In recent years, this approach has been questioned. RSSB commissioned two research projects (T373 – “Uncertainty in Structure Gauging” and T670 – “Investigation of the accumulative effect of vehicle tolerances on gauging”, which specifically investigated the potential of “uncertainty analysis” as a means to aggregate tolerances and allowances in a statistically valid manner. The process of uncertainty analysis considers how individual tolerances many vary, and how they are aggregated as part of a system. Some parameters affect the swept envelope of a vehicle directly; others act to change the dynamic behaviour of the vehicle, with a different effect on its swept envelope. If we consider each parameter, and there may be many, we can look at the probability distribution of its likely magnitude. Some may linearly relate to component life (for example radial wheel wear), others may relate to a ‘normal’ distribution (for example build tolerances). Others may possess unique distributions (such as the movement generated from track irregularities). There is no simple way of evaluating the statistical aggregation of such a diverse range of parameters, particularly when some affect the system directly and others affect it indirectly.
Greater understanding of railway gauging
As part of an academic exercise, the author constructed a sophisticated gauge modelling platform based upon best practice in modelling the various component subsystems that comprise the gauging system. These included models for structure, track, rail, wheel, bogie and body with new models developed for pantographs and the overhead line electrification (OLE) system. Rather than use a conventional ‘rule’ based approach to gauging, the platform is intrinsically linked to a ‘Monte Carlo’ event generator which can generate ‘events’ where all tolerances are within their prescribed bounds, and which occur within their own probability distribution. Coupled with rapid calculation of clearances it is possible, for example, to undertake 10,000 or more simulations and quickly generate a composite probability distribution of the resultant clearances that would occur over this representative lifetime.

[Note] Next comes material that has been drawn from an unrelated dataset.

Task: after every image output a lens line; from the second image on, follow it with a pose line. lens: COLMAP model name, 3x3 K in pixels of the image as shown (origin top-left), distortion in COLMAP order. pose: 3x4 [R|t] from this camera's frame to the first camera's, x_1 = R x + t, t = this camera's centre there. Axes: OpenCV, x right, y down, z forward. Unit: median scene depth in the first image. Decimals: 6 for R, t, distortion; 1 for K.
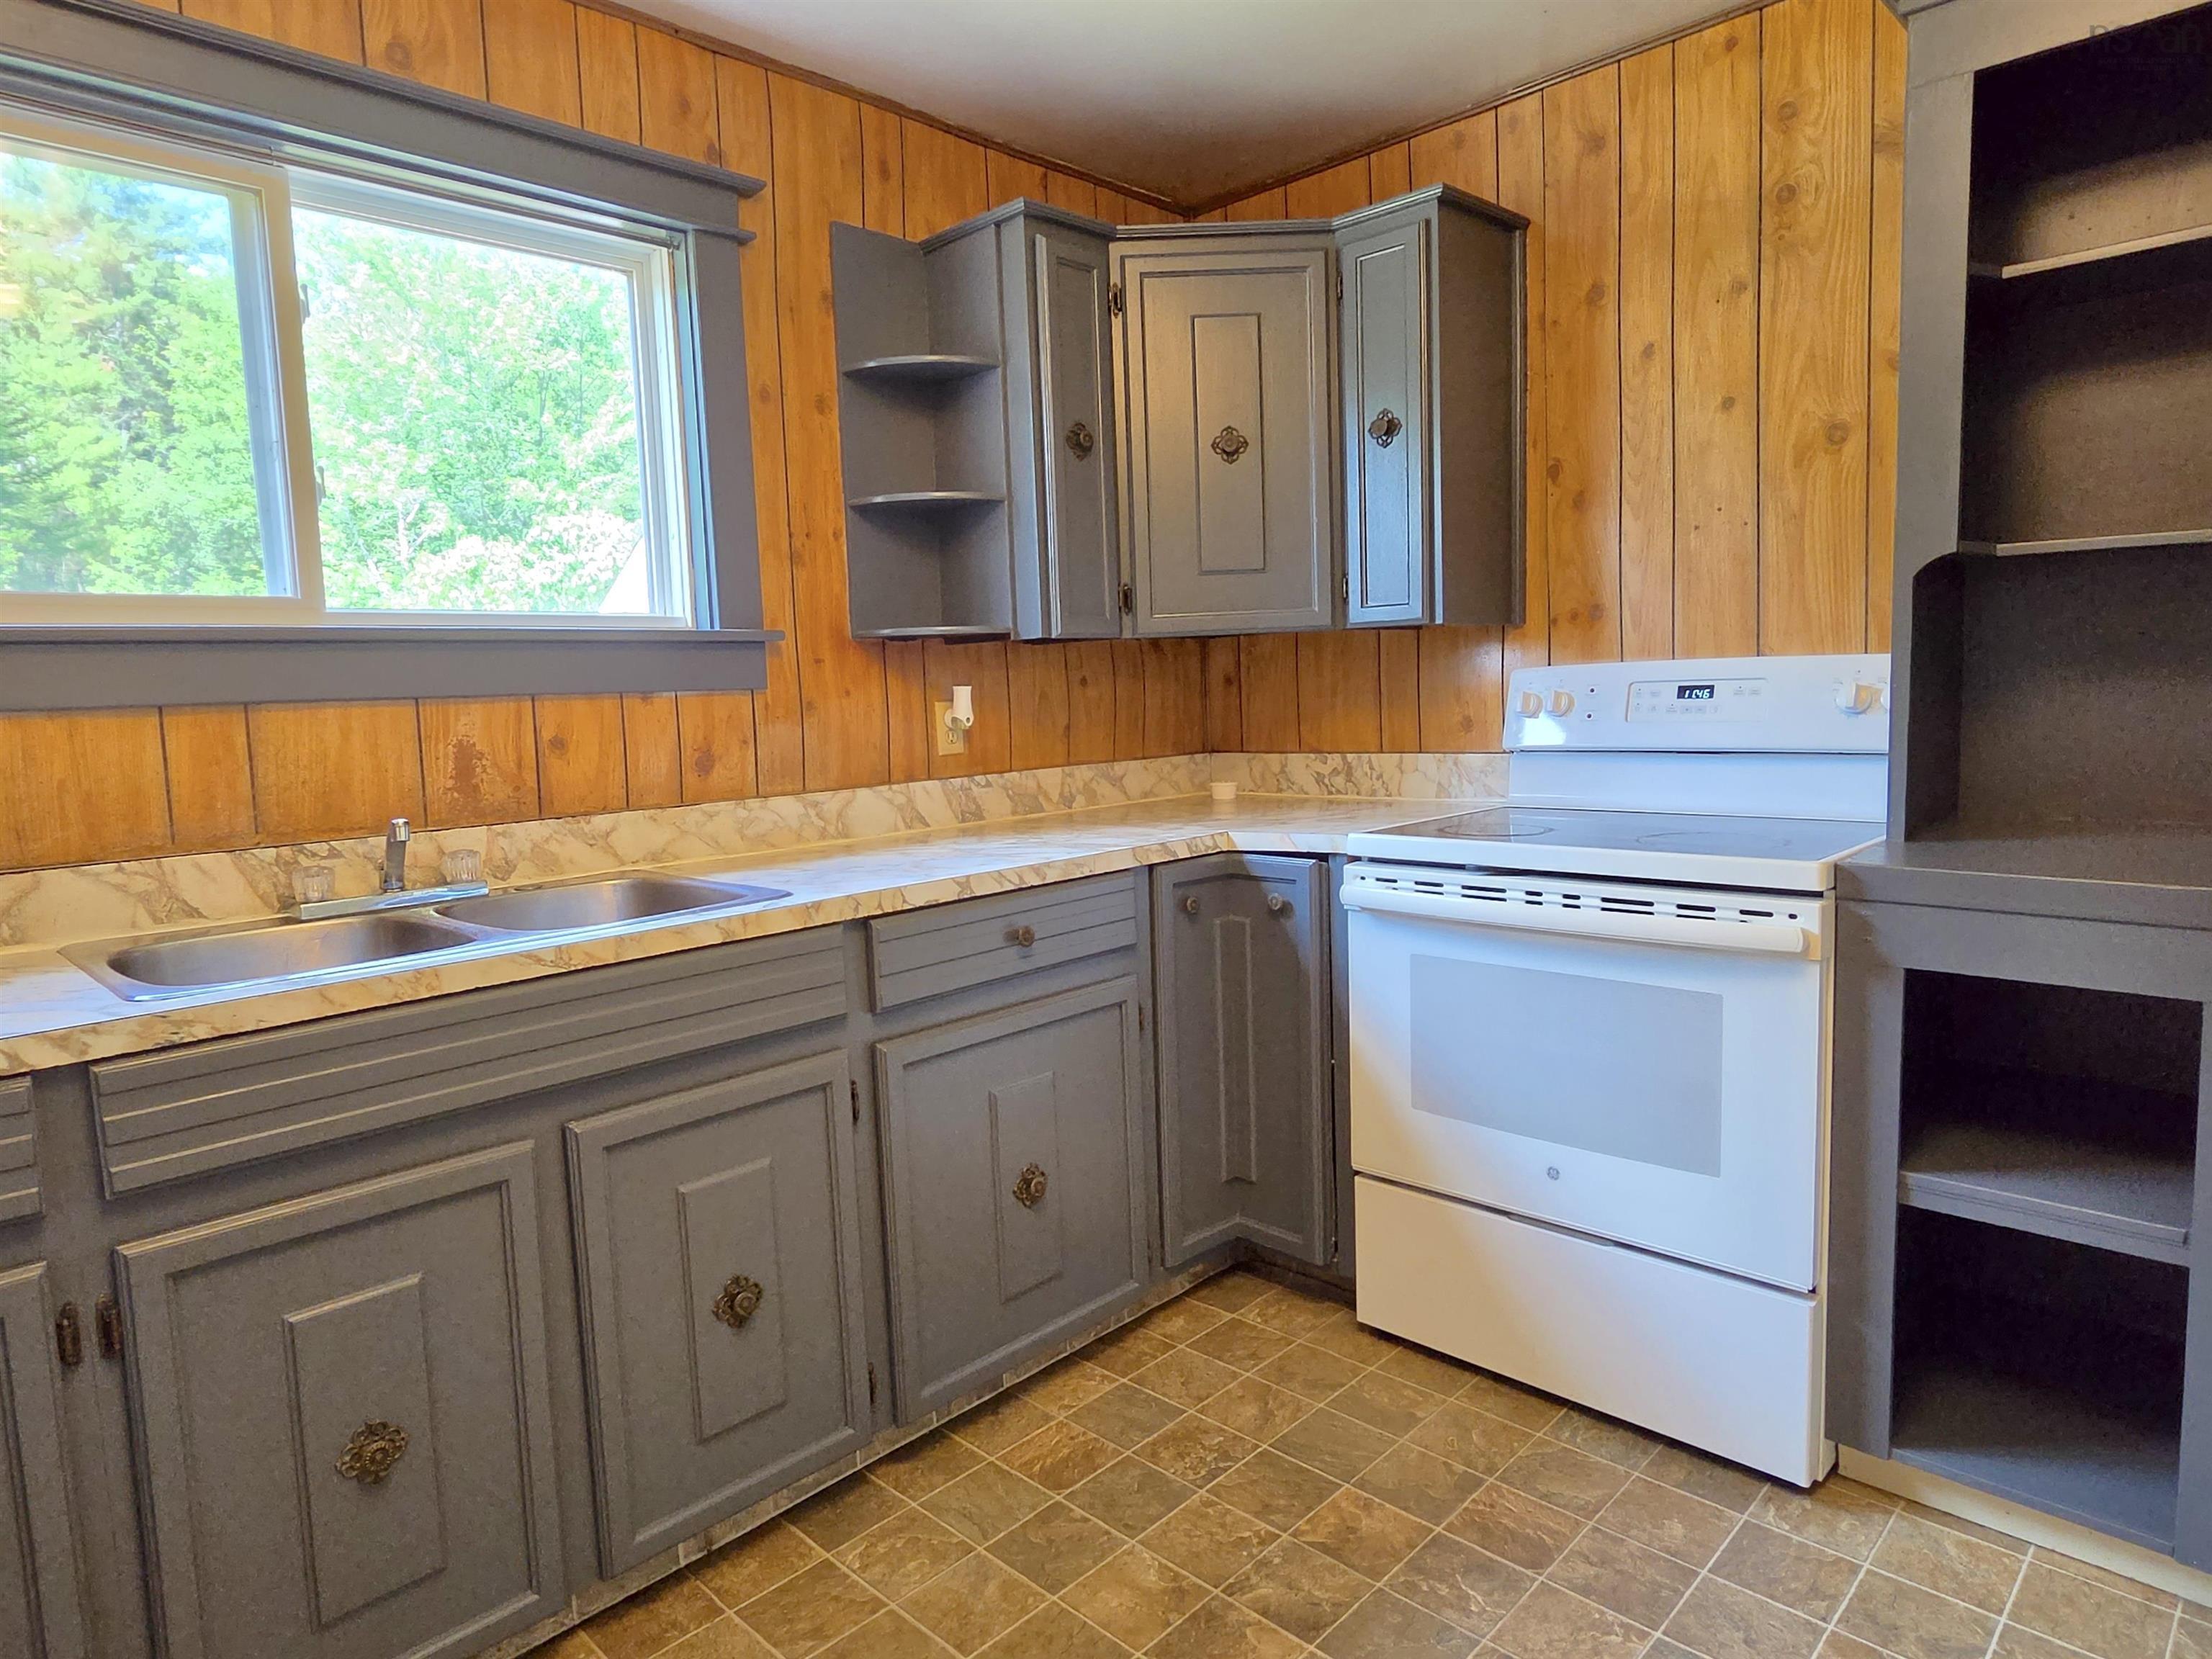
lens RADIAL K [[1315.9, 0, 1084.1], [0, 1315.9, 817.8], [0, 0, 1]] dist [0.004447, -0.002980]
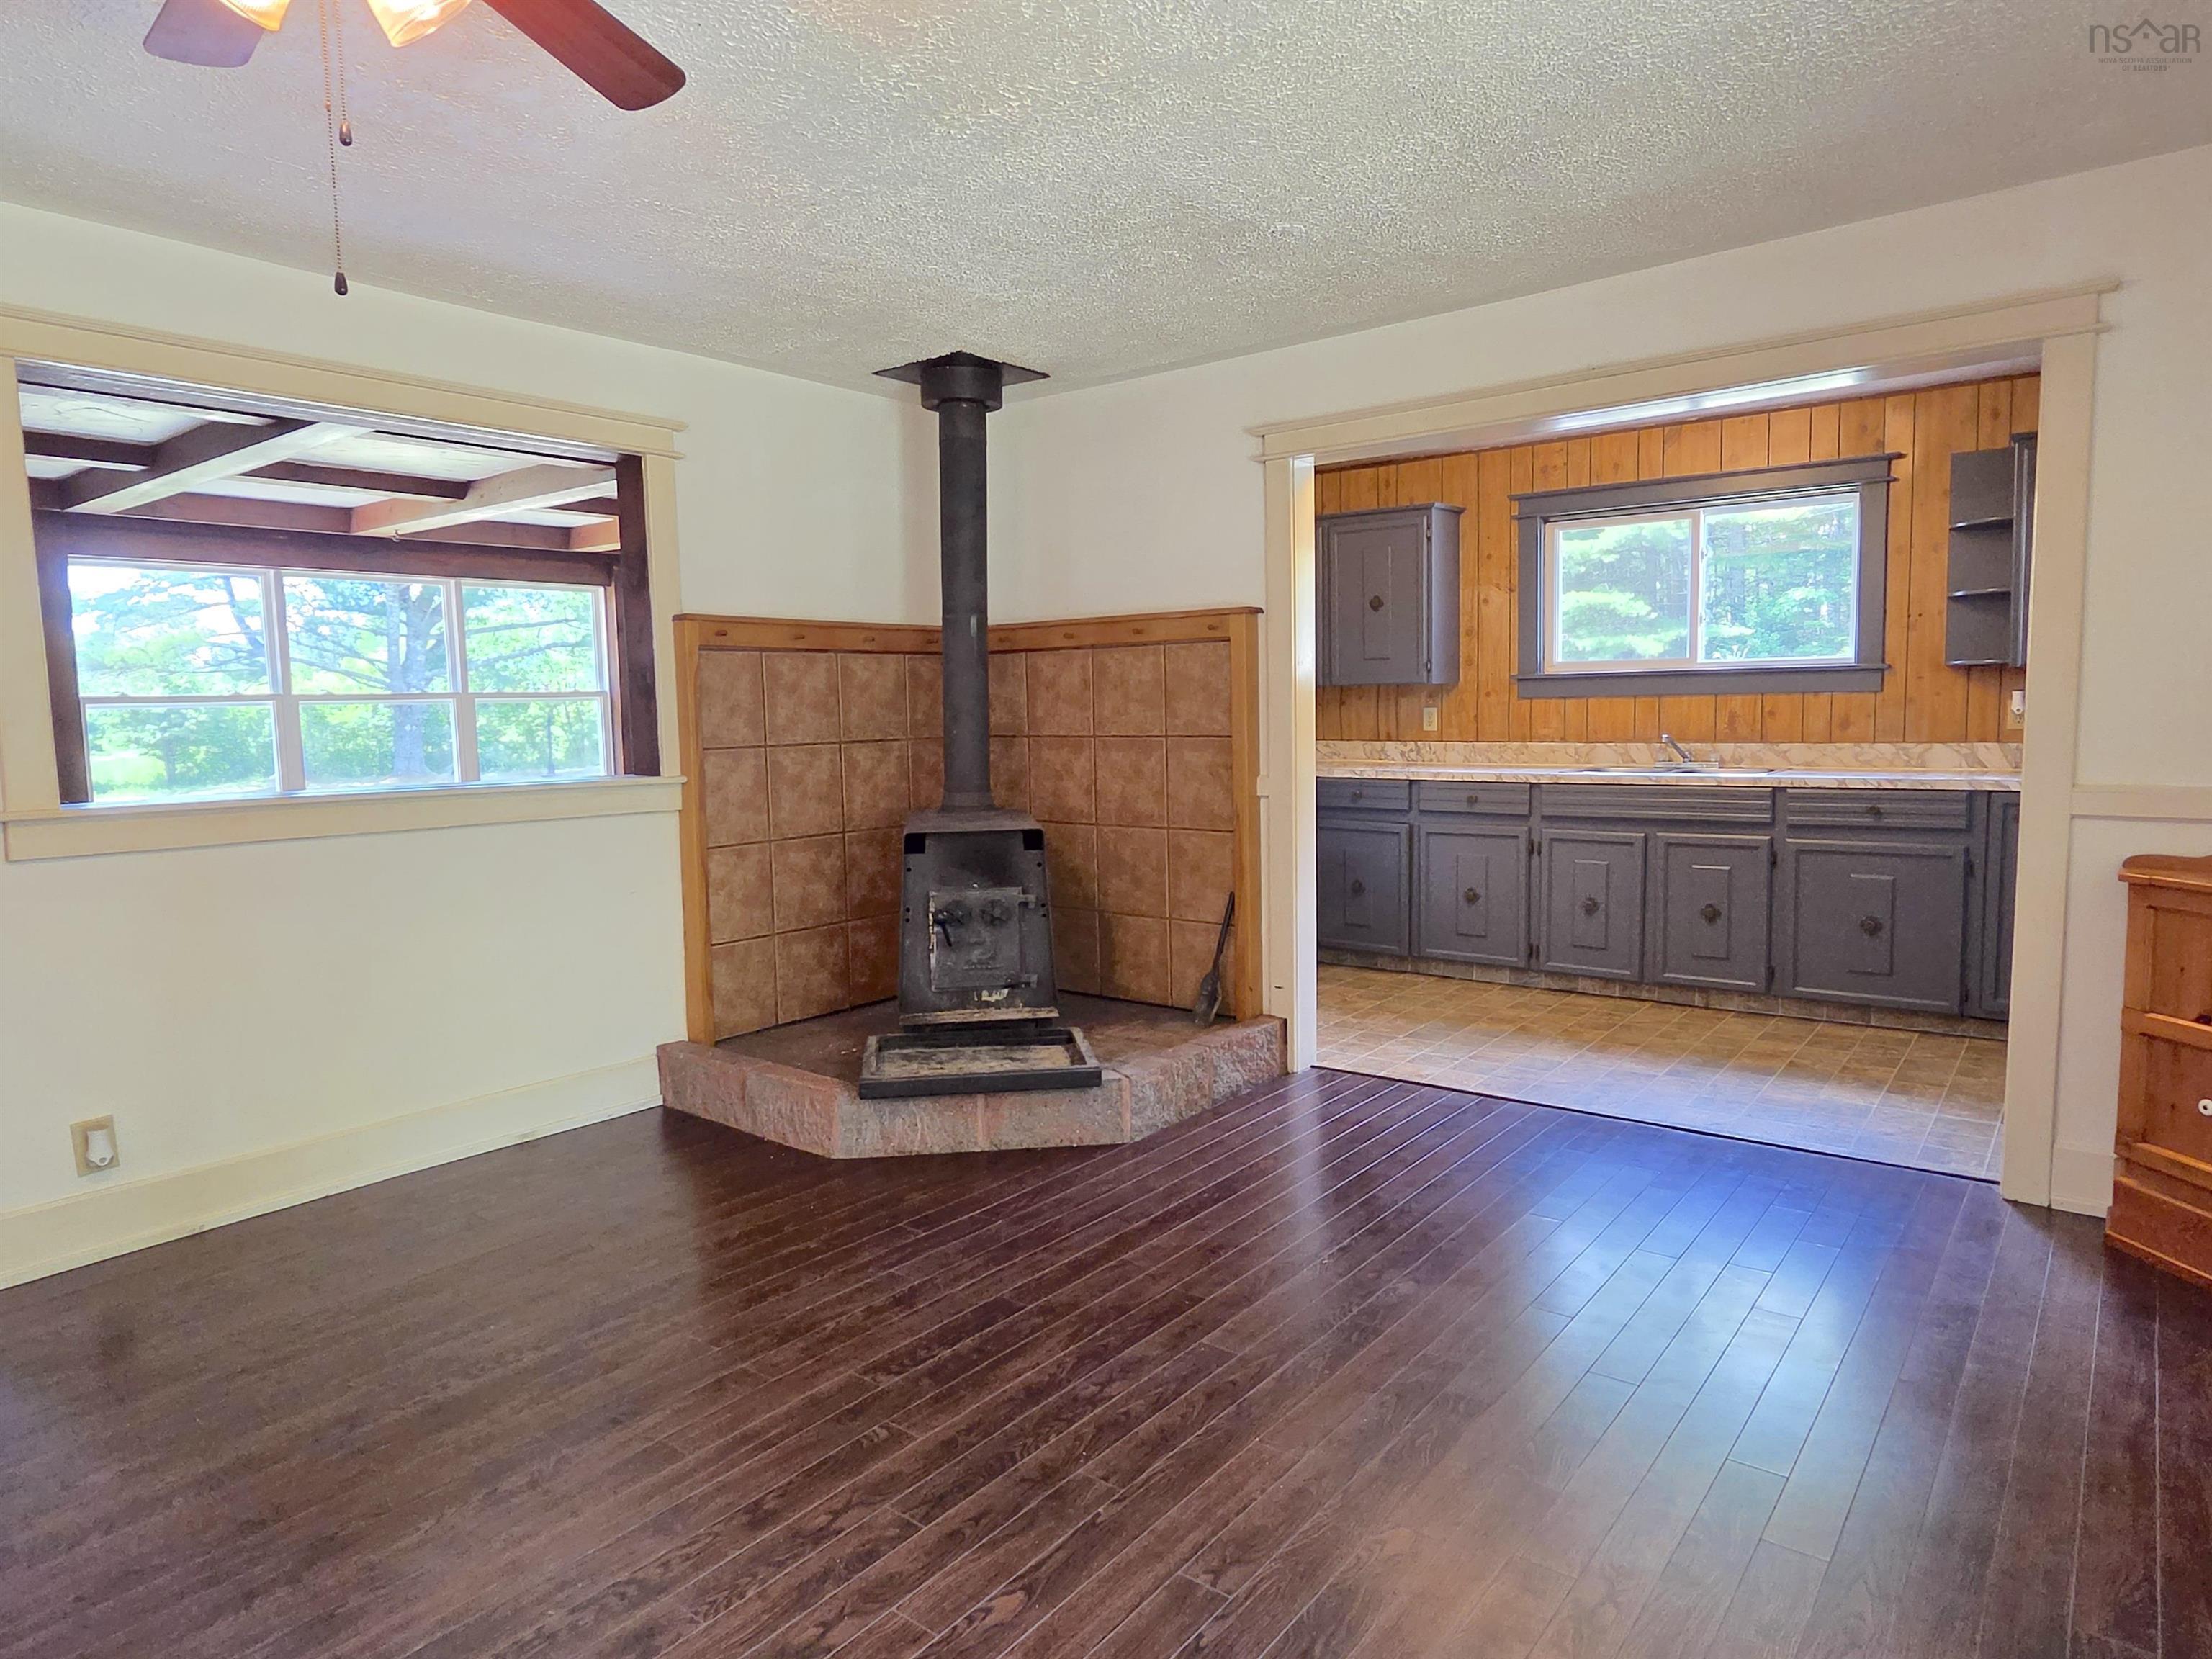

For example, the results of such a simulation for Liverpool Street Platform 12 indicate that although tight, only extreme events would lead to a foul clearance developing. By managing such extreme events, there would be no need to reach for the angle grinder and remove another section of the passenger / train interface.
The ‘academic exercise’ has now been developed into a more robust software system, known as PhX rail™, which is accredited by Network Rail. It is in regular use providing a much greater understanding of railway gauging, and releasing a further tranche of space in our infrastructure that is reducing the cost of electrification and new train introduction or cascade.